There were only two Waterford Crystal items available - ashtrays and golf-themed paperweights. Neither exactly top the seasonal shopping list in an increasingly smoke-free and paperless-office society. But they seem to have sold like hot cakes. So you may well have received one as an unexpected Christmas gift or - and sorry to break this to you - be getting such a piece if your wedding is this spring.
What a fall from grace. Once, no Irish newlyweds' home was complete without half-a-dozen of the notoriously heavy and simultaneously fragile crystal wine glasses - in one of the famous patterns such as Lismore or Colleen or Kincora. But these glittering symbols of Irish pride and sheer opulence were judged "too good for everyday use" and immediately placed into a china cabinet where most still linger.
Now these - also outdated - items of furniture have come to resemble Victorian "cabinets of curiosities" filled with redundant but much-loved objets - the Arklow china tea-set, the Lladro porcelain or exquisite, pre-War delicate figurines from Dresden.
And therein lies the clue to Waterford's gradual demise. Because no one seemed to use the product, it gradually came to be perceived as "impractical". Dinner tables became less formal, cheap glasses flooded in to shops and homes, and Waterford Crystal began to be seen as "old-fashioned" or something that appealed principally to sentimental American tourists.
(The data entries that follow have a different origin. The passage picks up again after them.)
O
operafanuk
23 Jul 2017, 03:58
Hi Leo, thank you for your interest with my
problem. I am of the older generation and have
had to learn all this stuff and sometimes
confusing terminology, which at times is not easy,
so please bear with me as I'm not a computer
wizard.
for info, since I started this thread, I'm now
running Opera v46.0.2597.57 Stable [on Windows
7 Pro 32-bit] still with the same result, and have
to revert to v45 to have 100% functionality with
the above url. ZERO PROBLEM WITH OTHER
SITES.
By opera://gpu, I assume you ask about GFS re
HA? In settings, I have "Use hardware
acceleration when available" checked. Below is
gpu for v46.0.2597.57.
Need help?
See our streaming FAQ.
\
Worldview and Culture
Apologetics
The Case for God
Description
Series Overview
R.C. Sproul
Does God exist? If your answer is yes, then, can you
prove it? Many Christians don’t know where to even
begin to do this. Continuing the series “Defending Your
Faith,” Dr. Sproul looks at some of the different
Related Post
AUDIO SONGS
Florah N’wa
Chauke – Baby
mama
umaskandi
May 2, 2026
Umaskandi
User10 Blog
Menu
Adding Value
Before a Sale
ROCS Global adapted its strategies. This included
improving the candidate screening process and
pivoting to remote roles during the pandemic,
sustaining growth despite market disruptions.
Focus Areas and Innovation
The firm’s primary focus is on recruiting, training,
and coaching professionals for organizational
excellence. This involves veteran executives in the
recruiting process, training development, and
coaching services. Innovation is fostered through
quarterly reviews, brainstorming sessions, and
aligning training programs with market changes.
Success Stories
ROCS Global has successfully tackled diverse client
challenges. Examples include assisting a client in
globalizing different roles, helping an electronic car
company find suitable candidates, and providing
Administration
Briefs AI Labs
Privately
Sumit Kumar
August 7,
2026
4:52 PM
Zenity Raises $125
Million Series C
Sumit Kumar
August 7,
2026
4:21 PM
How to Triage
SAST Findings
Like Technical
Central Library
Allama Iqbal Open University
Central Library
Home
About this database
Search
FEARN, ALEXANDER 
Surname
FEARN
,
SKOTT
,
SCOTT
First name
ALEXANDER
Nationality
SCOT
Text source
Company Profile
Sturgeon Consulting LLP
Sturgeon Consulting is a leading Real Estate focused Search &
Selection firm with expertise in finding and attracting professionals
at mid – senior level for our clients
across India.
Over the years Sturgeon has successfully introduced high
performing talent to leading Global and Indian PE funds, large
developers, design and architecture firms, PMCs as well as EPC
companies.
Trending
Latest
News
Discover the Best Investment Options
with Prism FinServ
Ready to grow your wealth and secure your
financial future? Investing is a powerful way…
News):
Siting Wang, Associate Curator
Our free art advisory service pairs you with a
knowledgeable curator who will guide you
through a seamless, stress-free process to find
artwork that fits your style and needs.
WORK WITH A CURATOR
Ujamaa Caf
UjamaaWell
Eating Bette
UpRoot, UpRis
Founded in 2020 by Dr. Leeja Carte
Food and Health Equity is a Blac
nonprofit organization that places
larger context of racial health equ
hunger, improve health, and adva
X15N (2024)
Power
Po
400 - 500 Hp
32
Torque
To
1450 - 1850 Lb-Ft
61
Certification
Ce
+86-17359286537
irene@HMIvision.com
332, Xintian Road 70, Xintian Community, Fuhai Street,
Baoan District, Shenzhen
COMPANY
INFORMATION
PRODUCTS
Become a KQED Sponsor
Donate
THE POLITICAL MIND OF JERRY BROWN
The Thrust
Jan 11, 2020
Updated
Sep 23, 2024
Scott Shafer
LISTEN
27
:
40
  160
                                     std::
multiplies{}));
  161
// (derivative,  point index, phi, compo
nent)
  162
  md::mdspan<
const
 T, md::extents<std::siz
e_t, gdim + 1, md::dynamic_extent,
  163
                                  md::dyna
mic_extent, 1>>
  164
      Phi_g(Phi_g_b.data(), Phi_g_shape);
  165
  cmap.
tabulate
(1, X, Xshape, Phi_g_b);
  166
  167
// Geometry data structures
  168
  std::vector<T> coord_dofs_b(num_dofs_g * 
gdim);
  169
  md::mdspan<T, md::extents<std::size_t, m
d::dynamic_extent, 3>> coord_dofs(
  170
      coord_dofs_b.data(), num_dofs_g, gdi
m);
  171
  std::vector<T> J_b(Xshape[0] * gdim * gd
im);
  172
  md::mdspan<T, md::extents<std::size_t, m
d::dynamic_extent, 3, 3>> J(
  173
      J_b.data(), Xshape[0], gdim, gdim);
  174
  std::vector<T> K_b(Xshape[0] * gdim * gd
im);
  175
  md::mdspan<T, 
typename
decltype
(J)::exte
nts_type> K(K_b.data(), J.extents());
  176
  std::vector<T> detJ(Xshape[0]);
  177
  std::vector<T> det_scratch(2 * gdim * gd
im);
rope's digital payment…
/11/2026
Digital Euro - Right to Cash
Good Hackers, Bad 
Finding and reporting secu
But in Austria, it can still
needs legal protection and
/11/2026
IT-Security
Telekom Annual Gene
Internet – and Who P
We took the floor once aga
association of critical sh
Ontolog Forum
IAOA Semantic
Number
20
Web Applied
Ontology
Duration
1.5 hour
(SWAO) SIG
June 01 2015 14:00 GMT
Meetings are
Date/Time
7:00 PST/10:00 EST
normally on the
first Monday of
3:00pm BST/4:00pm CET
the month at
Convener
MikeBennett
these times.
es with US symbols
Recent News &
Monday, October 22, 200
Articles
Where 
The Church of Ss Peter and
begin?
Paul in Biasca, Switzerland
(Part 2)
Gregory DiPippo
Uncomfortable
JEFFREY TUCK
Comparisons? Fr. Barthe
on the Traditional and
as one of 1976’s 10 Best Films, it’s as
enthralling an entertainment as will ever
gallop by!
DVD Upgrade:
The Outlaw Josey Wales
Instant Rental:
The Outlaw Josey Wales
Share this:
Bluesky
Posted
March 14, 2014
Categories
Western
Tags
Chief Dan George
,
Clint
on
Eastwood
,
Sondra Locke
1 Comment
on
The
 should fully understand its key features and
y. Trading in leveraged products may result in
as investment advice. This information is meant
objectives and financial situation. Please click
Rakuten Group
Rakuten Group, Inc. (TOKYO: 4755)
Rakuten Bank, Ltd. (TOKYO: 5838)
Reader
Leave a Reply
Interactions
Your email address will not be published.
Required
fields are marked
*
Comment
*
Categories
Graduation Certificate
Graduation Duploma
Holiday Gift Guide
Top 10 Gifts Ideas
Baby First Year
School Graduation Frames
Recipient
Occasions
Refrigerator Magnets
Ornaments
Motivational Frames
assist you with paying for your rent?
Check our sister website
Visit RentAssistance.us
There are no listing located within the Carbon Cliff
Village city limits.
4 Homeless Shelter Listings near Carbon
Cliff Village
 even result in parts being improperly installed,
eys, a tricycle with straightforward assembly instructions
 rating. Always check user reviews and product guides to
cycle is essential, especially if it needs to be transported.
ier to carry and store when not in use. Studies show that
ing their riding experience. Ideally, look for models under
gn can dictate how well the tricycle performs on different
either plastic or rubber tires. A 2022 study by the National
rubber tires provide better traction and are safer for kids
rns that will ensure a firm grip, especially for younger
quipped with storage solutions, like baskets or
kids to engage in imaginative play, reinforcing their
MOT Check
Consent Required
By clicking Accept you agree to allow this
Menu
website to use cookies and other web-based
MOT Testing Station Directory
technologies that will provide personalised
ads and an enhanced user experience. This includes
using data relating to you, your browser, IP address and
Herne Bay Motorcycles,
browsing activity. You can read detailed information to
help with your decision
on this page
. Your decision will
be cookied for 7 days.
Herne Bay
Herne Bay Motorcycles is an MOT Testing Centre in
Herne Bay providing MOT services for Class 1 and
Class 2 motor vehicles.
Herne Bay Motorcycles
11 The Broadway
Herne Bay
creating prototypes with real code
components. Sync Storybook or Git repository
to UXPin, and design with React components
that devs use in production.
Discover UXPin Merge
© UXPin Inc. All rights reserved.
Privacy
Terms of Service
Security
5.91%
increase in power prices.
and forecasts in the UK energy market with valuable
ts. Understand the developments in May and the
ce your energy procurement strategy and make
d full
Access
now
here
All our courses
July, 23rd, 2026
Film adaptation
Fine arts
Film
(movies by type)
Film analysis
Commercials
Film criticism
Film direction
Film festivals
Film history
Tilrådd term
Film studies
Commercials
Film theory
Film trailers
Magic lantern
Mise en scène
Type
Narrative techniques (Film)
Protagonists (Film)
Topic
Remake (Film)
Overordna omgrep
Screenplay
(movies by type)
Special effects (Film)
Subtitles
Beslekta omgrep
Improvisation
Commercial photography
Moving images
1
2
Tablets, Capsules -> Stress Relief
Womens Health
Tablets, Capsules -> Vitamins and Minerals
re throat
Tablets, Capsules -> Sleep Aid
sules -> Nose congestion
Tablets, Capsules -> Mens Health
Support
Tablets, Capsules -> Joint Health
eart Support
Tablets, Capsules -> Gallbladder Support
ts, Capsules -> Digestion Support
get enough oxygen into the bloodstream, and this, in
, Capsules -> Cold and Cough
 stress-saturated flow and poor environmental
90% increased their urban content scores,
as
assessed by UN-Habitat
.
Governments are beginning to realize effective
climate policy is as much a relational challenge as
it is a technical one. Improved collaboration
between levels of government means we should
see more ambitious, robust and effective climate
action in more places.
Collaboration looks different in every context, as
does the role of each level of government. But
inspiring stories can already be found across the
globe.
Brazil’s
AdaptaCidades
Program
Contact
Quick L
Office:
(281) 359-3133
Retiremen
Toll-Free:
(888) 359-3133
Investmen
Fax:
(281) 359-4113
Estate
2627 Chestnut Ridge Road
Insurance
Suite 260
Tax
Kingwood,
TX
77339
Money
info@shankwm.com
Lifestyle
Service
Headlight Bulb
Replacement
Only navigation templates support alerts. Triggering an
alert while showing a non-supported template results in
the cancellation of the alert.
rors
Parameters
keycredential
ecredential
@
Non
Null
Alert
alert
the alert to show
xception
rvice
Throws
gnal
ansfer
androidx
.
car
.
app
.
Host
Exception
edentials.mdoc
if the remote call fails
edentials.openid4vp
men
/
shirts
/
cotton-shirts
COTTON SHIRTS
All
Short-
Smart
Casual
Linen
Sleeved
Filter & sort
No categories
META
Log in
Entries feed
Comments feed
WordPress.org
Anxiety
But our national affection for the brand lingers on. Many Irish families still regard their Waterford Crystal pieces as heirlooms to be passed down through the generations - too important to throw out but too precious to use, and imbued with memories of major occasions in our lives - weddings, anniversaries, retirements and famous victories.
And, maybe also, nostalgia for a more gracious age when decanters glowed with golden whiskey or ruby-red port to be poured - liberally - into reassuringly chunky tumblers or elegant, stemmed glasses for a tweed-clad bourgeoisie after a day at the races.
There's pride too that the crystal considered to be "the best in the world" hangs in the Palace of Westminster and Buckingham Palace. And the White House in Washington, DC is presumably full of it - with the annual presentation of the glistening shamrock-filled bowl to US presidents by a succession of taoisigh. And, for decades, pretty much every prestigious sports award ceremony - from golf to the GAA - involved the presentation of huge and unwieldy pieces which may have looked impressive, but in truth became dust collectors in trophy cabinets and mantelpieces around the world.
Jazzing up the brand - particularly by giving it a more contemporary twist with the ranges designed by John Rocha - did briefly revive the brand's appeal among younger, more affluent consumers during the early years of the economic boom. But by then there were competitors aplenty - notably the crystal companies of Tipperary and Cavan and the flood of impressive-looking and cheap imports from eastern Europe.
Affection for the brand lingers on. The Waterford Crystal Visitor Centre is the biggest tourist attraction in the southeast - with over 300,000 people a year flocking to see the skills of the glass blowers and engravers. But the fear now is that the Centre may be destined to become yet another museum to our industrial and manufacturing past.